Ese día, hacía cinco días que había tomado posesión como presidente de EE. UU., John Kennedy, joven, católico, acaudalado, héroe de guerra II y con ese carisma con el que se privilegia a los que tienen medios para construirlo. Sustituyó al general Dwight Eisenhower, comandante supremo de las fuerzas aliadas en Europa que derrotaron a Hitler y sus compinches gracias al sacrificio del pueblo soviético.

Era un “relevo generacional”.  Kennedy tenía 42 años, Eisenhower, 70. Cuando se despidió, el general advirtió  sobre los riesgos de un “complejo militar industrial” que se vislumbraba.

Antes de eso, entre 1952 y 1960, el presidente Eisenhower sentó bases para la guerra fría: derrocó al primer ministro de Irán, Mossaadegh, en 1953; al gobierno guatemalteco del coronel Arbenz, en 1954, y organizó la invasión a Cuba para destruir la revolución que comenzó en 1959 y sigue adelante. El secretario de Estado era John Foster Dulles, abogado de la United Fruit, ahora “Chiquita”, y hermano de Allen Dulles, director de la CIA. Eficaz dúo para los intereses de EE. UU. en el mundo durante el gobierno del general Eisenhower.

Kennedy llegó el 20 de enero de 1961 a la presidencia con  mensajes renovadores. Lo mataron mil días después, el 22 de noviembre de 1963, para frustrar su re elección.

En El Salvador había un nuevo gobierno instalado en octubre de 1960. También se vivían tiempos de renovación y esperanzas. El triunfo de Kennedy y sus mensajes daban alas a la imaginación, tal vez ingenua.

* **TAREA A REALIZAR**
Responda, con base en el texto sobre Kennedy y Eisenhower, las siguientes preguntas:
1. ¿Qué edad tenía Kennedy según el texto?
2. ¿Quién era el director de la CIA durante el gobierno de Eisenhower?
3. ¿En qué mes y año se instaló el nuevo gobierno de El Salvador?

(Elementos de datos)
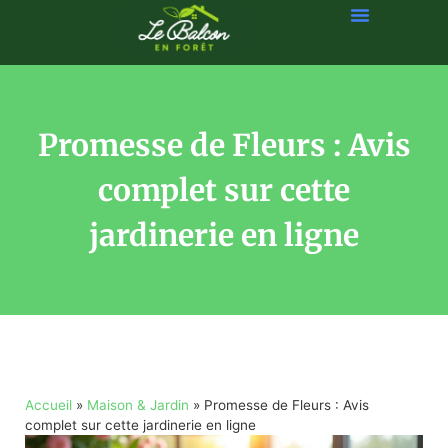
Promesse de Fleurs : Avis
complet sur cette
jardinerie en ligne
Accueil
»
Maison & Jardin
»
Promesse de Fleurs : Avis
complet sur cette jardinerie en ligne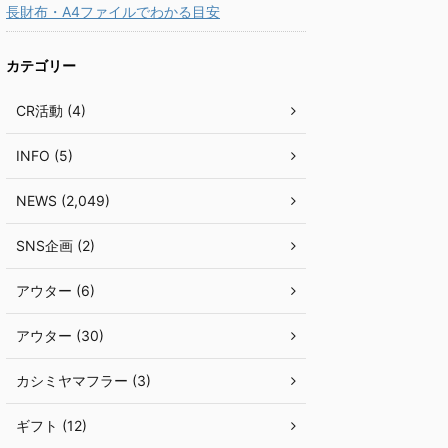
長財布・A4ファイルでわかる目安
カテゴリー
CR活動 (4)
INFO (5)
NEWS (2,049)
SNS企画 (2)
アウター (6)
アウター (30)
カシミヤマフラー (3)
ギフト (12)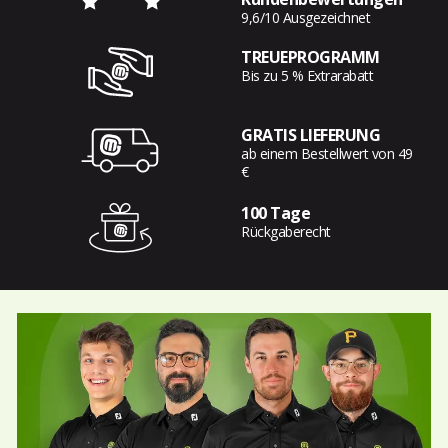
9,6/10 Ausgezeichnet
TREUEPROGRAMM
Bis zu 5 % Extrarabatt
GRATIS LIEFERUNG
ab einem Bestellwert von 49
€
100 Tage
Rückgaberecht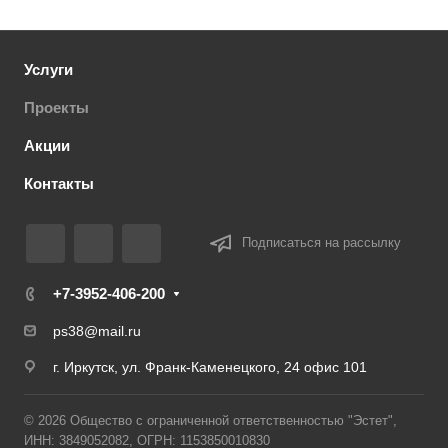
Услуги
Проекты
Акции
Контакты
Подписаться на рассылку
+7-3952-406-200
ps38@mail.ru
г. Иркутск, ул. Франк-Каменецкого, 24 офис 101
© 2026 Общество с ограниченной ответственностью "Эстет",
ИНН: 3849052082, ОГРН: 1153850010830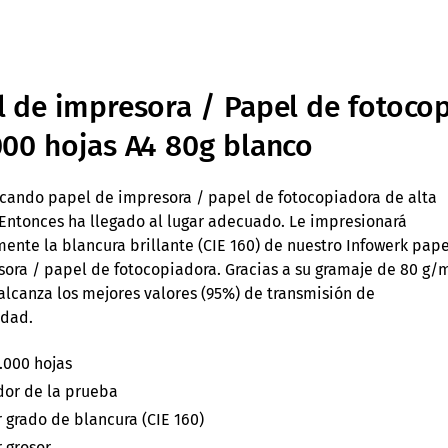
l de impresora / Papel de fotoco
000 hojas A4 80g blanco
cando papel de impresora / papel de fotocopiadora de alta
Entonces ha llegado al lugar adecuado. Le impresionará
ente la blancura brillante (CIE 160) de nuestro Infowerk pape
ora / papel de fotocopiadora. Gracias a su gramaje de 80 g/m
lcanza los mejores valores (95%) de transmisión de
idad.
5.000 hojas
or de la prueba
 grado de blancura (CIE 160)
 grosor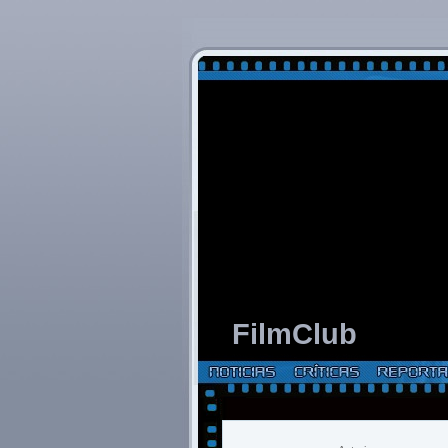
FilmClub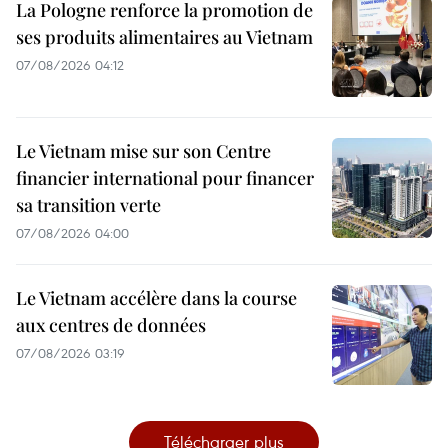
La Pologne renforce la promotion de
ses produits alimentaires au Vietnam
07/08/2026 04:12
Le Vietnam mise sur son Centre
financier international pour financer
sa transition verte
07/08/2026 04:00
Le Vietnam accélère dans la course
aux centres de données
07/08/2026 03:19
Télécharger plus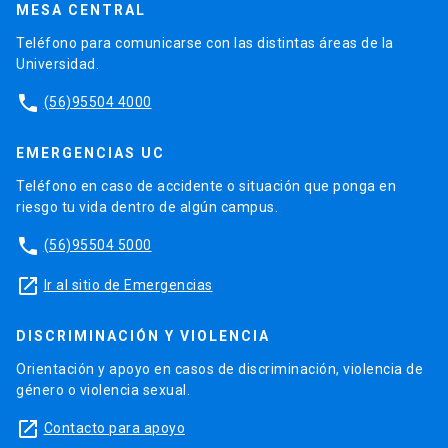
MESA CENTRAL
Teléfono para comunicarse con las distintas áreas de la
Universidad.
phone
(56)95504 4000
EMERGENCIAS UC
Teléfono en caso de accidente o situación que ponga en
riesgo tu vida dentro de algún campus.
phone
(56)95504 5000
launch
Ir al sitio de Emergencias
DISCRIMINACIÓN Y VIOLENCIA
Orientación y apoyo en casos de discriminación, violencia de
género o violencia sexual.
launch
Contacto para apoyo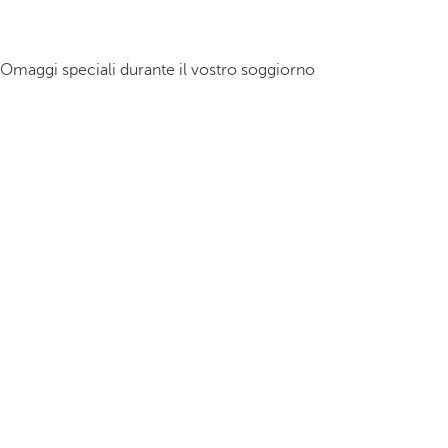
Omaggi speciali durante il vostro soggiorno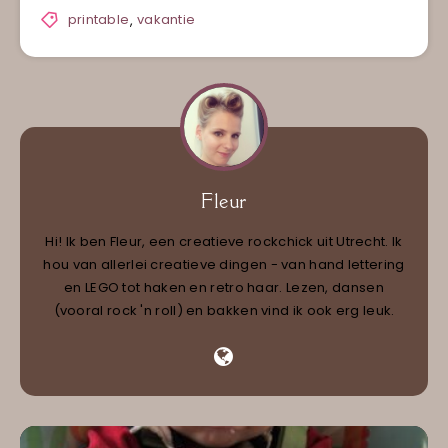
printable
,
vakantie
Fleur
Hi! Ik ben Fleur, een creatieve rockchick uit Utrecht. Ik
hou van allerlei creatieve dingen - van hand lettering
en LEGO tot haken en retro haar. Lezen, dansen
(vooral rock 'n roll) en bakken vind ik ook erg leuk.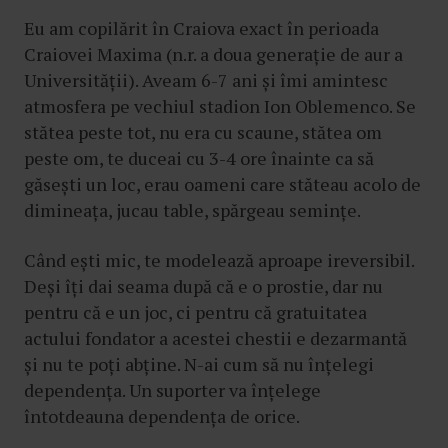
Eu am copilărit în Craiova exact în perioada
Craiovei Maxima (n.r. a doua generație de aur a
Universității). Aveam 6-7 ani și îmi amintesc
atmosfera pe vechiul stadion Ion Oblemenco. Se
stătea peste tot, nu era cu scaune, stătea om
peste om, te duceai cu 3-4 ore înainte ca să
găsești un loc, erau oameni care stăteau acolo de
dimineața, jucau table, spărgeau semințe.
Când ești mic, te modelează aproape ireversibil.
Deși îți dai seama după că e o prostie, dar nu
pentru că e un joc, ci pentru că gratuitatea
actului fondator a acestei chestii e dezarmantă
și nu te poți abține. N-ai cum să nu înțelegi
dependența. Un suporter va înțelege
întotdeauna dependența de orice.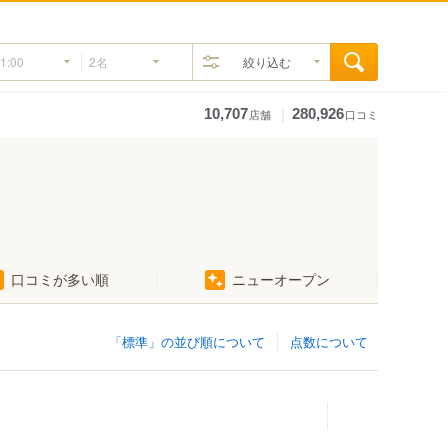
絞り込む
｜
10,707
280,926
店舗
口コミ
口コミが多い順
ニューオープン
「標準」の並び順について
点数について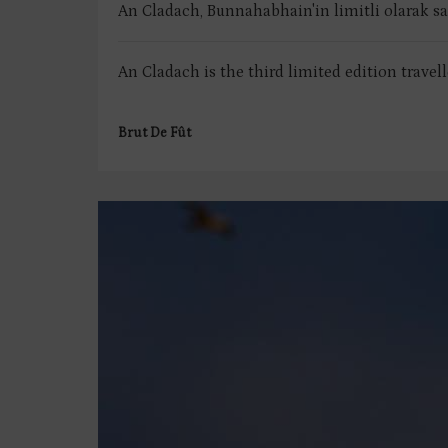
An Cladach, Bunnahabhain'in limitli olarak s
An Cladach is the third limited edition travel
Brut De Fût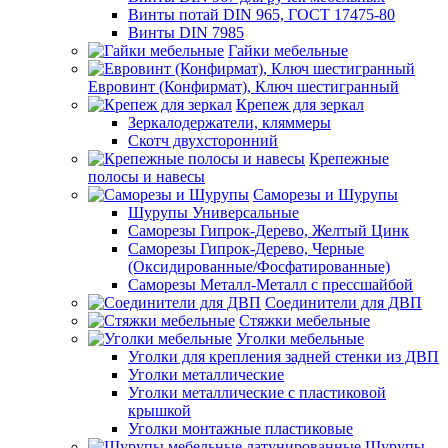
Винты потай DIN 965, ГОСТ 17475-80
Винты DIN 7985
Гайки мебельные
Евровинт (Конфирмат), Ключ шестигранный
Крепеж для зеркал
Зеркалодержатели, кляммеры
Скотч двухсторонний
Крепежные
полосы и навесы
Саморезы и Шурупы
Шурупы Универсальные
Саморезы Гипрок-Дерево, Желтый Цинк
Саморезы Гипрок-Дерево, Черные
(Оксидированные/Фосфатированные)
Саморезы Металл-Металл с прессшайбой
Соединители для ДВП
Стяжки мебельные
Уголки мебельные
Уголки для крепления задней стенки из ДВП
Уголки металлические
Уголки металлические с пластиковой
крышкой
Уголки монтажные пластиковые
Шурупы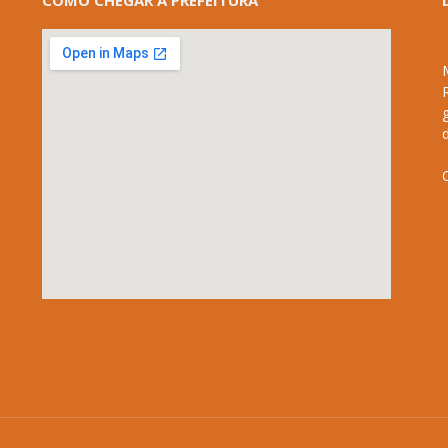
COMO CHEGAR À PREFEITURA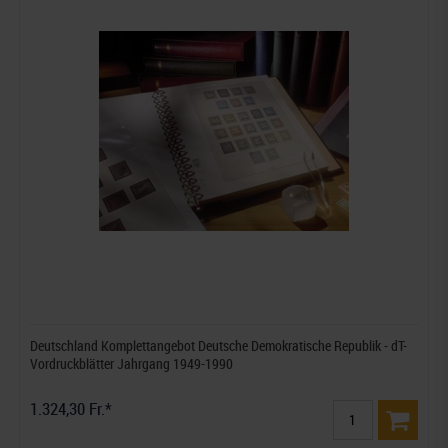
Deutschland Komplettangebot Deutsche Demokratische Republik - dT-
Vordruckblätter Jahrgang 1949-1990
1.324,30 Fr.*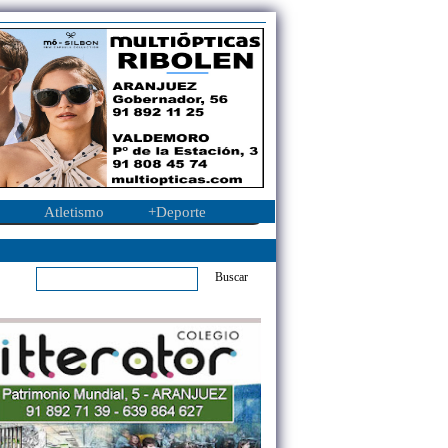
Atletismo
+Deporte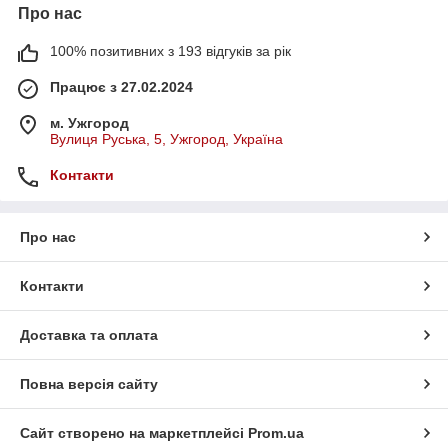
Про нас
100% позитивних з 193 відгуків за рік
Працює з 27.02.2024
м. Ужгород
Вулиця Руська, 5, Ужгород, Україна
Контакти
Про нас
Контакти
Доставка та оплата
Повна версія сайту
Сайт створено на маркетплейсі
Prom.ua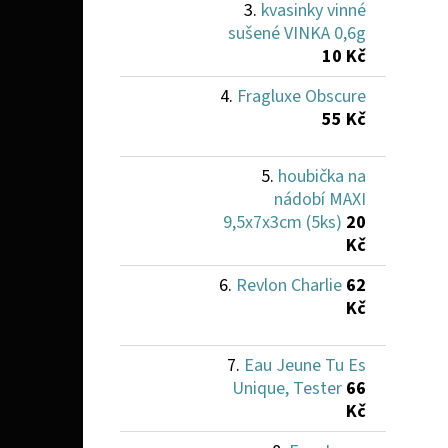
kvasinky vinné
sušené VINKA 0,6g
10 Kč
Fragluxe Obscure
55 Kč
houbička na
nádobí MAXI
9,5x7x3cm (5ks)
20
Kč
Revlon Charlie
62
Kč
Eau Jeune Tu Es
Unique, Tester
66
Kč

* **RESPUESTA CORRESPONDIENTE**
1. 42 años.
2. Allen Dulles.
3. En octubre de 1960.